I know there's mod for this:

CUBECART 4 MODS - Stock Levels for Product Options CC4 v1.5 - Estelle's Mod Store - CubeCart Mods and CubeCart Skins


but wondering if cubecart version 4 comes with it so don't have to spend the extra money.


----------



## Rodney (Nov 3, 2004)

yuwmic said:


> I know there's mod for this:
> 
> CUBECART 4 MODS - Stock Levels for Product Options CC4 v1.5 - Estelle's Mod Store - CubeCart Mods and CubeCart Skins
> 
> ...


No, that's one thing that not many shopping carts do. Not even shopsite which is a very expensive shopping cart tracks stock levels for "product options".

I was very surprised to find that mod/add-on for cubecart. It's very useful. For t-shirt sellers (that carry inventory), I'd say that's the #1 cubecart mod to have.

If you are printing on demand (like if you have a DTG machine), then you wouldn't need that mod.

But if you are getting your t-shirts preprinted, then that is a valuable mod to have.

CC3 and CC4 (and many other carts) can monitor your "general" stock inventory levels.
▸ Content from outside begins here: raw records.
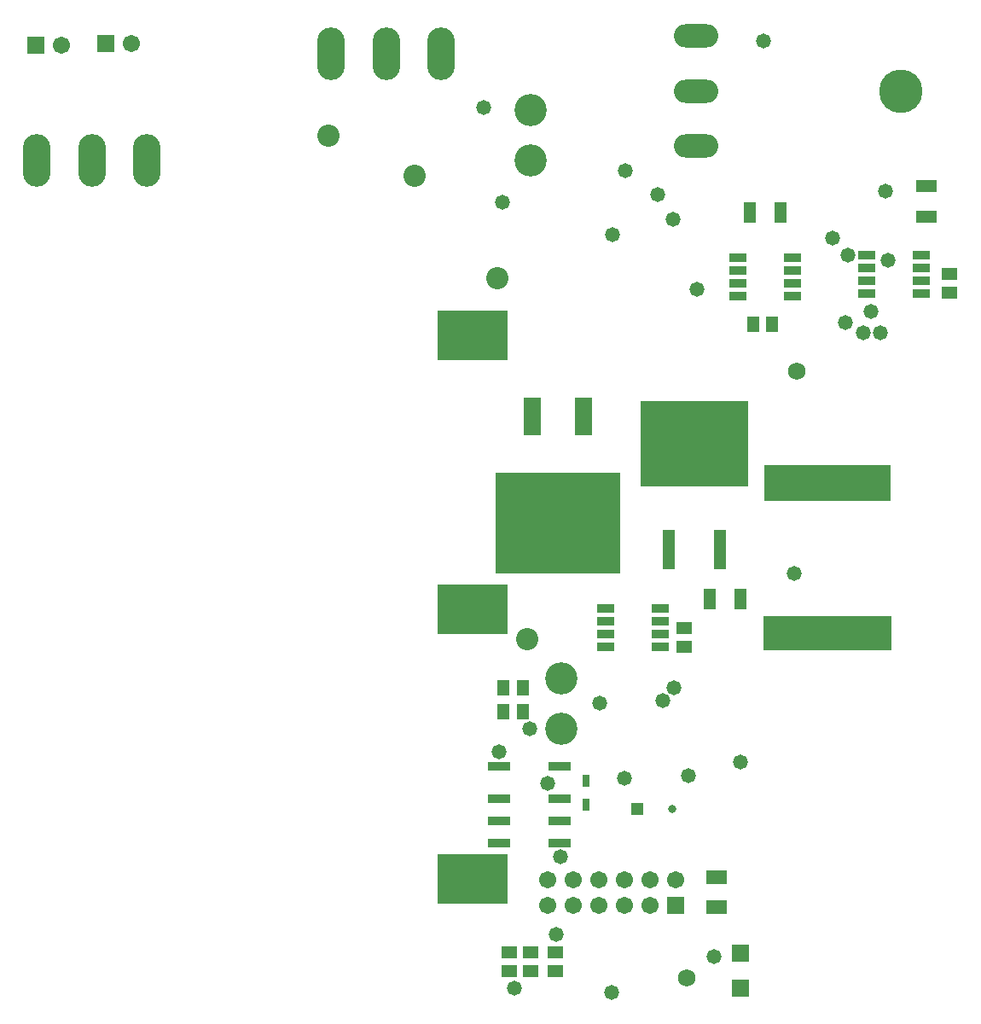
<source format=gts>
%FSTAX23Y23*%
%MOIN*%
%SFA1B1*%

%IPPOS*%
%ADD98R,0.275000X0.195000*%
%ADD99R,0.495000X0.140000*%
%ADD100R,0.500000X0.135000*%
%ADD101R,0.063000X0.048000*%
%ADD102R,0.048000X0.063000*%
%ADD103R,0.078870X0.051310*%
%ADD104R,0.068040X0.035560*%
%ADD105R,0.051310X0.078870*%
%ADD106R,0.070990X0.145790*%
%ADD107R,0.488320X0.391860*%
%ADD108R,0.049340X0.155640*%
%ADD109R,0.421390X0.334770*%
%ADD110R,0.070990X0.067060*%
%ADD111R,0.079000X0.052000*%
%ADD112R,0.086740X0.035560*%
%ADD113R,0.027690X0.047370*%
%ADD114C,0.068000*%
%ADD115O,0.107000X0.206000*%
%ADD116R,0.067060X0.067060*%
%ADD117C,0.067060*%
%ADD118C,0.170000*%
%ADD119O,0.173000X0.090500*%
%ADD120C,0.126110*%
%ADD121R,0.051620X0.051620*%
%ADD122C,0.031620*%
%ADD123C,0.058000*%
%ADD124C,0.086740*%
%LNchicker-1*%
%LPD*%
G54D98*
X13517Y03792D03*
Y02722D03*
Y01667D03*
G54D99*
X14902Y03215D03*
G54D100*
X14905Y02627D03*
G54D101*
X14345Y02573D03*
Y02647D03*
X1538Y03958D03*
Y04032D03*
X13745Y01382D03*
Y01308D03*
X1366Y01382D03*
Y01308D03*
X1384D03*
Y01382D03*
G54D102*
X13712Y02415D03*
X13638D03*
Y0232D03*
X13712D03*
X14613Y03835D03*
X14687D03*
G54D103*
X1529Y04374D03*
Y04255D03*
G54D104*
X15271Y04105D03*
Y04055D03*
Y04005D03*
Y03955D03*
X15058D03*
Y04005D03*
Y04055D03*
Y04105D03*
X14766Y04095D03*
Y04045D03*
Y03995D03*
Y03945D03*
X14553D03*
Y03995D03*
Y04045D03*
Y04095D03*
X14251Y02725D03*
Y02675D03*
Y02625D03*
Y02575D03*
X14038D03*
Y02625D03*
Y02675D03*
Y02725D03*
G54D105*
X146Y0427D03*
X14719D03*
X14563Y0276D03*
X14445D03*
G54D106*
X1395Y03474D03*
X1375D03*
G54D107*
X1385Y03057D03*
G54D108*
X14485Y02953D03*
X14285D03*
G54D109*
X14385Y03366D03*
G54D110*
X14565Y01241D03*
Y01378D03*
G54D111*
X1447Y01556D03*
Y01674D03*
G54D112*
X13858Y02108D03*
X13621D03*
X13858Y01982D03*
X13621D03*
X13858Y01809D03*
Y01895D03*
X13621Y01809D03*
Y01895D03*
G54D113*
X1396Y02052D03*
Y01957D03*
G54D114*
X14785Y0365D03*
X14355Y0128D03*
G54D115*
X12965Y0489D03*
X13394D03*
X1318D03*
X12244Y04475D03*
X11815D03*
X12029D03*
G54D116*
X1181Y04925D03*
X12085Y0493D03*
X1431Y01565D03*
G54D117*
X1191Y04925D03*
X12185Y0493D03*
X1381Y01665D03*
X1391D03*
X1401D03*
X1411D03*
X1421D03*
X1431D03*
X1381Y01565D03*
X1391D03*
X1401D03*
X1411D03*
X1421D03*
G54D118*
X1519Y04745D03*
G54D119*
X1439Y0496D03*
Y04745D03*
Y0453D03*
G54D120*
X13865Y0245D03*
Y02253D03*
X13745Y04671D03*
Y04475D03*
G54D121*
X14161Y0194D03*
G54D122*
X14298Y0194D03*
G54D123*
X14395Y0397D03*
X1424Y0434D03*
X14115Y04435D03*
X14655Y0494D03*
X15075Y03885D03*
X14975Y0384D03*
X1513Y04355D03*
X1514Y04085D03*
X1411Y0206D03*
X1362Y02165D03*
X1368Y0124D03*
X1406Y01225D03*
X143Y04245D03*
X14065Y04185D03*
X1356Y0468D03*
X13635Y0431D03*
X14985Y04105D03*
X14925Y0417D03*
X14775Y0286D03*
X15045Y038D03*
X1426Y02365D03*
X1511Y038D03*
X14305Y02415D03*
X1436Y0207D03*
X14015Y02355D03*
X1446Y01365D03*
X1374Y02255D03*
X1381Y0204D03*
X1386Y01755D03*
X13845Y0145D03*
X14565Y02125D03*
G54D124*
X13615Y04015D03*
X1373Y02605D03*
X12955Y0457D03*
X1329Y04415D03*
M02*
</source>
But so far, I've only seen cubecart have a stable mod that will allow you to monitor your inventor levels down to the options level (how many red t-shirts left, how many small t-shirts left, how many large, blue happy penguin t-shirts left).


----------



## cookiesa (Feb 27, 2008)

A bit off topic but, 

I have bought mods from Estelle's before, she is very good even if you have trouble (she logged in and fixed a conflict with another mod for me very quickly)


----------